Code review: Mandelbrot set with CUDA.jl

Hello there! I’ve been experimenting with CUDA.jl and it has been a fantastic experience so far. Recently, I’ve made two simple implementations of the Mandelbrot Fractal using CUDA.jl(repository: https://github.com/vini-fda/Mandelbrot-julia/blob/main/Mandelbrot.jl). In the first implementation, I use broadcasting and CuArrays, and I often get reproducible results, with calculation times often being a bit on the “slow” side: it takes ~13-19 seconds to render a 4K image with 1024 iterations. The implementation code is below.

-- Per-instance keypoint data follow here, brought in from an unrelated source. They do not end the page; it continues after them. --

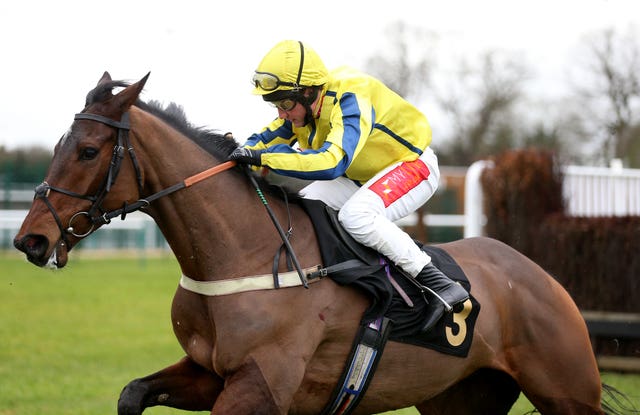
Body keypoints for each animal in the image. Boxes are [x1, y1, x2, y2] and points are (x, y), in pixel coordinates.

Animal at [12, 73, 616, 414]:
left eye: (88, 150)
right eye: (61, 144)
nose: (30, 239)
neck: (246, 253)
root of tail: (539, 274)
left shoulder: (260, 386)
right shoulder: (210, 373)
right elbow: (132, 394)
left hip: (568, 389)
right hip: (459, 398)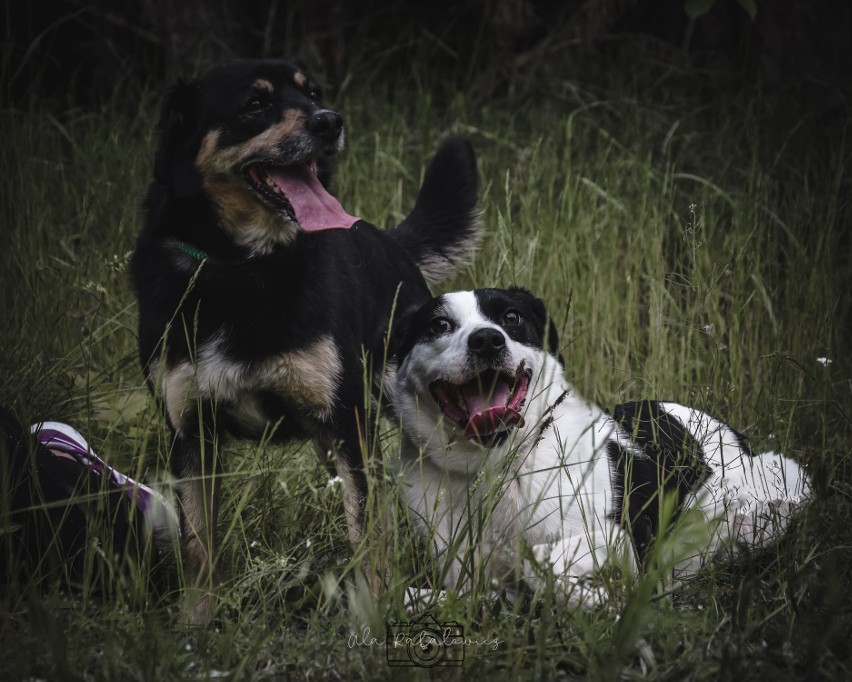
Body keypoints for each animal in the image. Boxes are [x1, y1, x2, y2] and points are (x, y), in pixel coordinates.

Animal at [131, 58, 482, 620]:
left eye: (312, 92)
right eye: (255, 104)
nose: (329, 122)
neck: (245, 268)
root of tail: (386, 239)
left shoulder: (345, 423)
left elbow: (368, 536)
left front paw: (372, 621)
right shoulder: (190, 435)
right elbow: (198, 550)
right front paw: (196, 625)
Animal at [392, 284, 812, 604]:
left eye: (511, 318)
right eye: (439, 324)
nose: (486, 340)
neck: (494, 464)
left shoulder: (624, 538)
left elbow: (536, 559)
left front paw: (594, 599)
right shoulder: (460, 573)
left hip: (775, 491)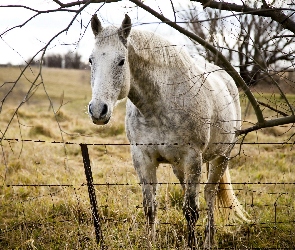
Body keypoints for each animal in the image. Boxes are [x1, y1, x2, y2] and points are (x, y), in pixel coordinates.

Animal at [88, 14, 250, 250]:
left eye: (121, 61)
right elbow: (150, 208)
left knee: (209, 194)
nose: (98, 110)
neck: (159, 106)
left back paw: (208, 241)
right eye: (91, 60)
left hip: (221, 157)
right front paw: (151, 243)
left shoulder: (193, 158)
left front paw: (193, 245)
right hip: (180, 167)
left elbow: (191, 211)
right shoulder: (143, 158)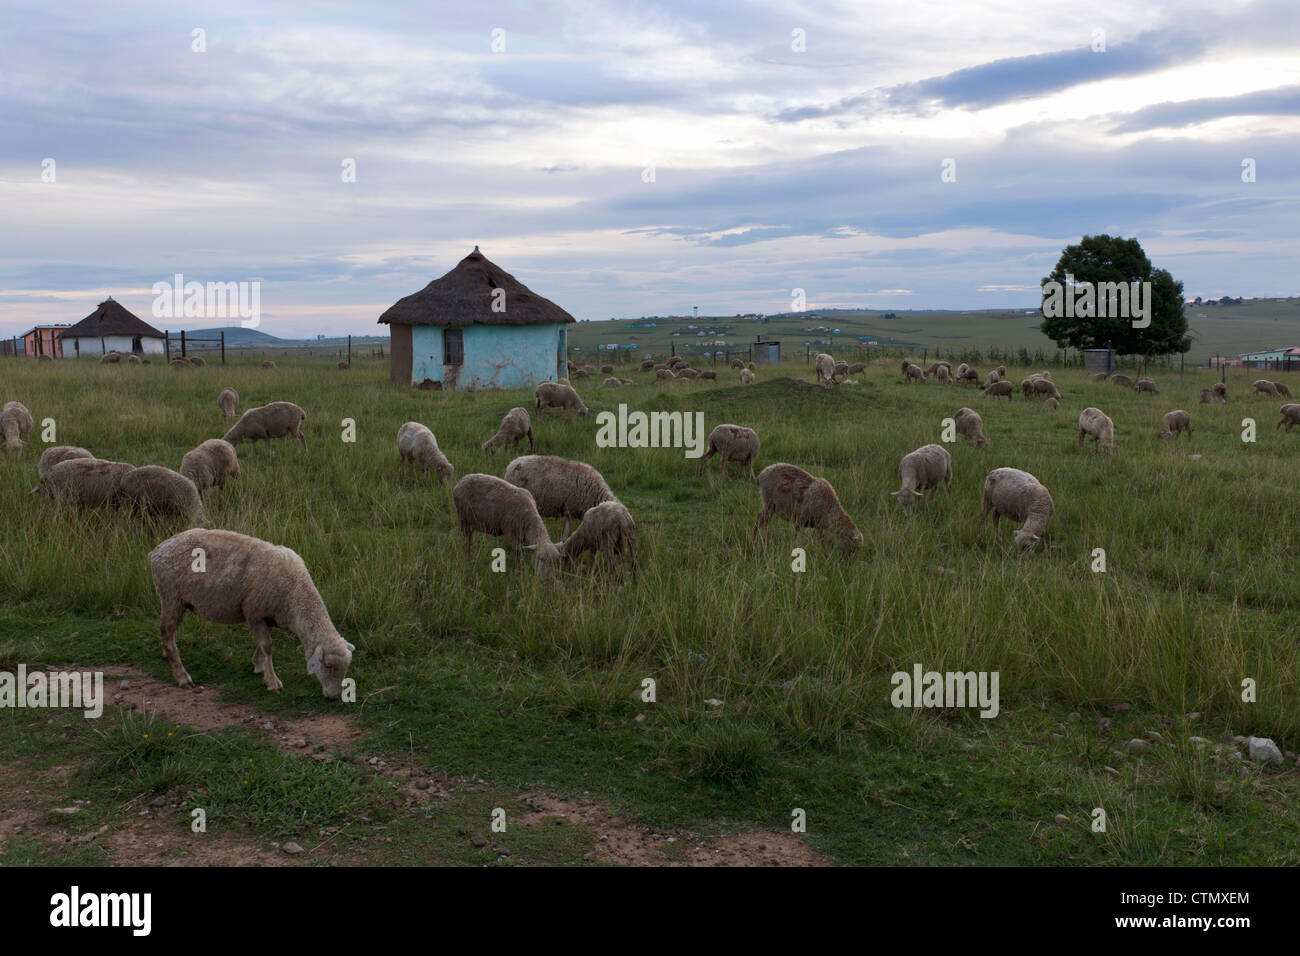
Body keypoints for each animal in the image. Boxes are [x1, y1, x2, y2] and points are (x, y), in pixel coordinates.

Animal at [147, 528, 353, 697]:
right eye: (327, 665)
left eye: (346, 668)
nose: (334, 696)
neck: (296, 592)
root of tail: (156, 550)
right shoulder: (254, 613)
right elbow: (267, 646)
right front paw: (273, 682)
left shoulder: (268, 615)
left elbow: (264, 644)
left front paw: (259, 665)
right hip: (172, 597)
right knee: (166, 630)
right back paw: (182, 676)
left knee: (167, 632)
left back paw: (166, 653)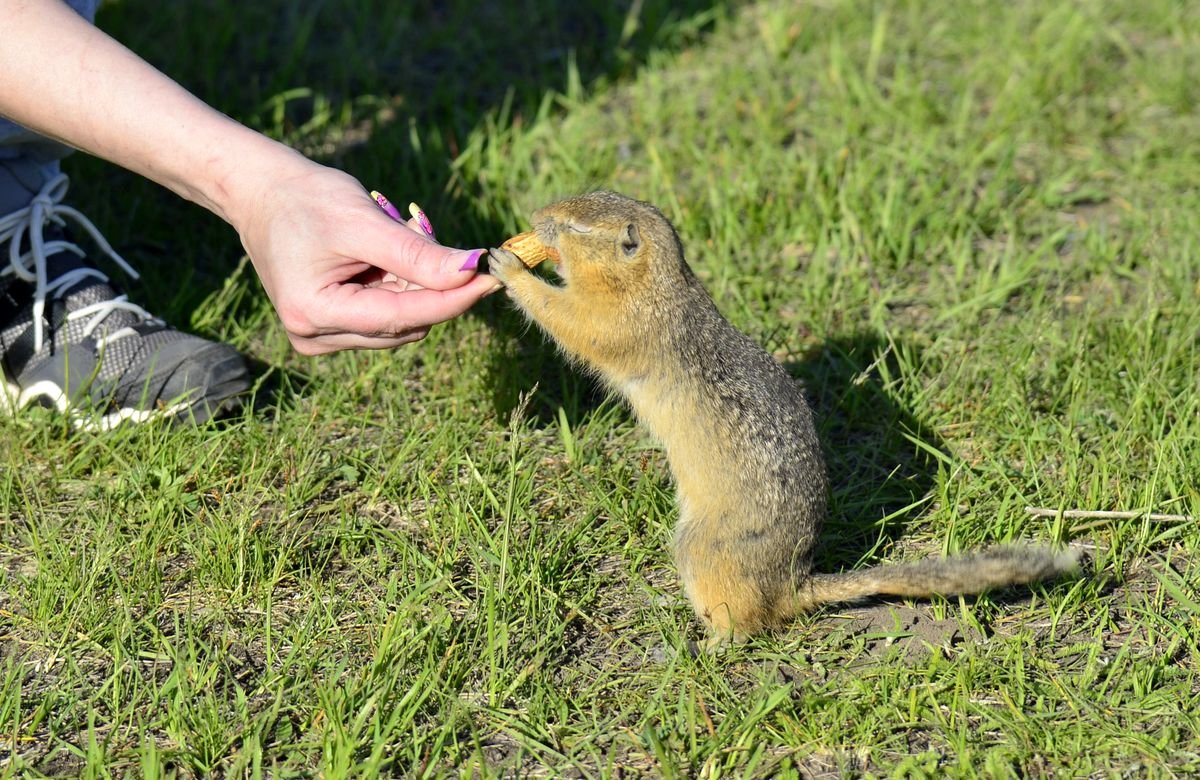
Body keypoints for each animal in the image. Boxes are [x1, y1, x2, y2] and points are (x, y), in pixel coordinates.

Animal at [484, 189, 1080, 643]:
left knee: (747, 623)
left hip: (701, 546)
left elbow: (572, 320)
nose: (536, 216)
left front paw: (508, 266)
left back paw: (703, 644)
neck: (656, 282)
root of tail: (793, 584)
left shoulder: (620, 319)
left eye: (576, 225)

function gpu_mandelbrot(Z, index)
	(i, j) = index.I
	# Affine transformation
	# Screen space to world space
	x = ax*j + bx
	y = ay*i + by
	# Mandelbrot
	c = x + y*im
	z = c
	iterations = 0
	while CUDA.abs2(z) < 400.0 && iterations < max_iter
	   z = z^2 + c 
	   iterations += 1
	end
	Z = iterations
	return Z
end

For reference, I use the built-in Pluto.jl timer on the following cell:

begin
	Z = CuArray{Float64}(undef, height, width);
	CUDA.@sync begin
		Z .= gpu_mandelbrot.(Z, CartesianIndices(Z));
	end
end

I’m posting this thread because I ran into a problem with indexing 2D arrays when trying to build a kernel - my second implementation. The code is as follows:

function kernel_mandelbrot!(Z)
	id = (blockIdx().x - 1) * blockDim().x + threadIdx().x
    stride = blockDim().x * gridDim().x

    Nx, Ny = size(Z)

    cind = CartesianIndices((Nx, Ny))
	
	
	for k=id:stride:Nx*Ny
		i = cind[k][1]
        j = cind[k][2]
		# Affine transformation
		# Screen space to world space
		x = ax*j + bx
		y = ay*i + by
		# Mandelbrot
		c = x + y*im
		z = c
		iterations = 0
		while CUDA.abs2(z) < 400.0 && iterations < max_iter
		   z = z^2 + c 
		   iterations += 1
		end
		@inbounds Z[i, j] = iterations

    end
	return nothing
end

I then run it using the following code:

begin
	Z2 = CuArray{Float64}(undef, height, width);
	CUDA.@sync @cuda kernel_mandelbrot!(Z2);
end

The problem is that the kernel takes way too long to execute, often blocking my GPU and freezing my screen for a few seconds(I’ve never been able to see it finish with 4K resolution, only with full HD and a max of 64 iterations, and it took about a minute to finish). Any idea of what I might be doing wrong?

PS: CUDA.version() outputs v"11.4.0". My hardware is an NVIDIA GeForce RTX 2060.

Edit: For posterity, I’ve updated my github repository with @maleadt 's suggestions, and added a runnable binder instance for experimentation. On my machine, after proper benchmarking, both implementations run with an avg time of about 330 ms(1024 iterations, 3840 x 2160 pixels - 4K res).

In your second version, you’re only launching a single thread and having it calculate all values. That’s using the GPU really badly. You should spawn multiple threads and blocks, and calculate i and j from the thread and block indices.

Oh it’s because I forgot the threads argument, correct? I guess that’s a silly mistake, haha. I’ve just now run with threads=1024 and it ran in about 13 seconds. Thank you.

Another question: I’ve seen the post on @cuda threads and the new occupancy API, but I’m not sure I understood how to use it. Could you expand on that?

There’s an example in the source code: https://github.com/JuliaGPU/CUDA.jl/blob/cb4a6b03ff443a062212c7a8aad260cfbf134410/src/indexing.jl#L36-L40. Basically, compile the kernel but don’t launch it, and then use the occupancy API to query how many threads to launch at most, and how many blocks you should ideally launch. Finally, you can launch the kernel by calling the returned kernel object.

Thanks!